Monday, August 19, 2019

the last book I ever read (Colson Whitehead's The Nickel Boys, excerpt five)

from The Nickel Boys: A Novel by Colson Whitehead:

The combat served as a kind of mollifying spell, to tide them through the daily humiliations. Trevor Nickel instituted the championship matches in 1946, soon after he came on as the director of the Florida Industrial School for Boys with a mandate for reform. Nickel had never run a school before; his background was in agriculture. He made an impression at Klan meetings, however, with his impromptu speeches on moral improvement and the value of work, the disposition of young souls in need of care. The right people remembered his passion when an opening came up. His first Christmas at the school gave the county the chance to witness his improvements.
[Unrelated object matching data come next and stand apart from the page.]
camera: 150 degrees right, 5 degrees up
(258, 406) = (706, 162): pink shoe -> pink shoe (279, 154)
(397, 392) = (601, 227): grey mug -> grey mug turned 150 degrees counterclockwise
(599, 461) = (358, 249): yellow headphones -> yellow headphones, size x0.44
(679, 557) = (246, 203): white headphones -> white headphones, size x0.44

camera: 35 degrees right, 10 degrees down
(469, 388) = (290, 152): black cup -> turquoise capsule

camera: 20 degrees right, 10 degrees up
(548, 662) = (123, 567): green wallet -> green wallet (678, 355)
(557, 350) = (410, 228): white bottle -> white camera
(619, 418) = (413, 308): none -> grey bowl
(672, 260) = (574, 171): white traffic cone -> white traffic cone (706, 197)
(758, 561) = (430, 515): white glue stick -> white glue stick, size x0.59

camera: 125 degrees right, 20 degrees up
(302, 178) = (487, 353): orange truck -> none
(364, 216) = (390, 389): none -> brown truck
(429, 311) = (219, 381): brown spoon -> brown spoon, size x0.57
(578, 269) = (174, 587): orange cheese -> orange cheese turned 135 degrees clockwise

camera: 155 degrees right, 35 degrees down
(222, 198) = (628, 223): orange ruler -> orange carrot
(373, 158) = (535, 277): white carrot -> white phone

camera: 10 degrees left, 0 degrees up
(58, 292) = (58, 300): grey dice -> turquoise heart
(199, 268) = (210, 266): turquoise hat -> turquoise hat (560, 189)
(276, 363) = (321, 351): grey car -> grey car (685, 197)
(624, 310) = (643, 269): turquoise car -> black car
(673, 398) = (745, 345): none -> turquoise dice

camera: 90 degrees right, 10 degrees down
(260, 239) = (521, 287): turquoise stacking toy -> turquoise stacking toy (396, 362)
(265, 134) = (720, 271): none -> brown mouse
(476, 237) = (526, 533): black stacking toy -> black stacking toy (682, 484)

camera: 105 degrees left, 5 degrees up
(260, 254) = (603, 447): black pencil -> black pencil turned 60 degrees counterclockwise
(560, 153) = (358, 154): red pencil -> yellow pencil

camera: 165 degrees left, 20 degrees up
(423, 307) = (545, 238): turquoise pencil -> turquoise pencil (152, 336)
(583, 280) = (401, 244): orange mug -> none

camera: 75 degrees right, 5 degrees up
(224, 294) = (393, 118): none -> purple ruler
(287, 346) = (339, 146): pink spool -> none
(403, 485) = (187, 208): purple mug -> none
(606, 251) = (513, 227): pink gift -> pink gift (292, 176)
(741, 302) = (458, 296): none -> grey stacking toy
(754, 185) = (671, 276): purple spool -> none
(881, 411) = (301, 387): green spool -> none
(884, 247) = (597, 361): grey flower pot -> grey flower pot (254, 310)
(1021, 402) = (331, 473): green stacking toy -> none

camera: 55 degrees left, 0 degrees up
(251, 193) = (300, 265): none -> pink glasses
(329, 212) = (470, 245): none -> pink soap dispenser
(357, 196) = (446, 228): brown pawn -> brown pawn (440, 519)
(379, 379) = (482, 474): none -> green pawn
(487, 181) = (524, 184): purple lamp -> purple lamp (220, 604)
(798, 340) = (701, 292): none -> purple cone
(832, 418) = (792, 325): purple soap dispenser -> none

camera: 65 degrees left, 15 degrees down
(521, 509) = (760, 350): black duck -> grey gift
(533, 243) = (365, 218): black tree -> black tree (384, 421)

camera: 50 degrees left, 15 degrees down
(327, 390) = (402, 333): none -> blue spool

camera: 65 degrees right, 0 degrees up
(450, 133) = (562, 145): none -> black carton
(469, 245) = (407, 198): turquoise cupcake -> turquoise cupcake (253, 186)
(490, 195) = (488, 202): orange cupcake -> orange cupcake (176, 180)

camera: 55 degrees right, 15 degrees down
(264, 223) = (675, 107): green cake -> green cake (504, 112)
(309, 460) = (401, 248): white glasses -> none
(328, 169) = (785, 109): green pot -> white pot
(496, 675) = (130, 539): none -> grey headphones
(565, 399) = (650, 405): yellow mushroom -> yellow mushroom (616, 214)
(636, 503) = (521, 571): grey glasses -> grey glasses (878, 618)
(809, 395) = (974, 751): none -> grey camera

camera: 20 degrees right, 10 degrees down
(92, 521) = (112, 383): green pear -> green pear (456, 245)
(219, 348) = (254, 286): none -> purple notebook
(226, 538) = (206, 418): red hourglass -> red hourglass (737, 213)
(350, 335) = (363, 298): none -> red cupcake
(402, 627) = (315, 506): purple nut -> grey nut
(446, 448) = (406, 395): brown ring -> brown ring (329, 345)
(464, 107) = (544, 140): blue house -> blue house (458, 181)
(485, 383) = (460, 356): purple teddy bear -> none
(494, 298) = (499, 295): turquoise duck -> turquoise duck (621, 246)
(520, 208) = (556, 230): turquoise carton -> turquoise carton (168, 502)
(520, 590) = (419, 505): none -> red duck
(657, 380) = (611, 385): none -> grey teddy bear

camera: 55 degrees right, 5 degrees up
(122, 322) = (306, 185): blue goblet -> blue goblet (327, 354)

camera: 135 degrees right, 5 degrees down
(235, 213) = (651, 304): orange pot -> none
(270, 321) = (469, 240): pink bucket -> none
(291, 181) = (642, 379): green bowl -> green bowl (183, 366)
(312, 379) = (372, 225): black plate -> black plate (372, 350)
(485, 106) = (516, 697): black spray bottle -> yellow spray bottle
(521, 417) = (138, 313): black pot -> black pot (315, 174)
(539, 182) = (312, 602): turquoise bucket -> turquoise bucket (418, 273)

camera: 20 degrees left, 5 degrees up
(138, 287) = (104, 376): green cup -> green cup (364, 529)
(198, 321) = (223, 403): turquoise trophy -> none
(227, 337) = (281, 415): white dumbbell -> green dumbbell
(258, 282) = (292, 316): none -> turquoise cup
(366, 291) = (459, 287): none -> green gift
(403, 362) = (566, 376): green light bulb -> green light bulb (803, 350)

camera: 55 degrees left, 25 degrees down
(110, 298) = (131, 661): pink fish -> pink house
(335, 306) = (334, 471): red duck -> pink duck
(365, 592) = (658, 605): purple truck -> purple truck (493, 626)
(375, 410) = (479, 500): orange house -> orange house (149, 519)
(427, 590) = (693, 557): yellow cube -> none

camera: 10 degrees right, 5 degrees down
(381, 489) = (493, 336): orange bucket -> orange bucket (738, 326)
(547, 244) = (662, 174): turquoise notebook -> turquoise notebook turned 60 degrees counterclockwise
Everything that needed a new coat of paint got a new coat of paint, the dark cells were briefly converted to more innocent use, and the beatings relocated to the small white utility building. Had the good people of Eleanor seen the industrial fan, they might have had a question or two, but the shed was not part of the tour.

Nickel was a longtime boxing evangelist, had steered a lobbying group for its expansion in the Olympics. Boxing had always been popular at the school, as most of the boys had seen their share of scrapes, but the new director took the sport’s elevation as his remit. The athletics budget, long an easy target for directors on the skim, was rejiggered to pay for regulation equipment and to bolster the coaching staff. Nickel maintained a general interest in fitness overall. He possessed a fervent belief in the miracle of a human specimen in top shape and often watched the boys shower to monitor the progress of their physical education.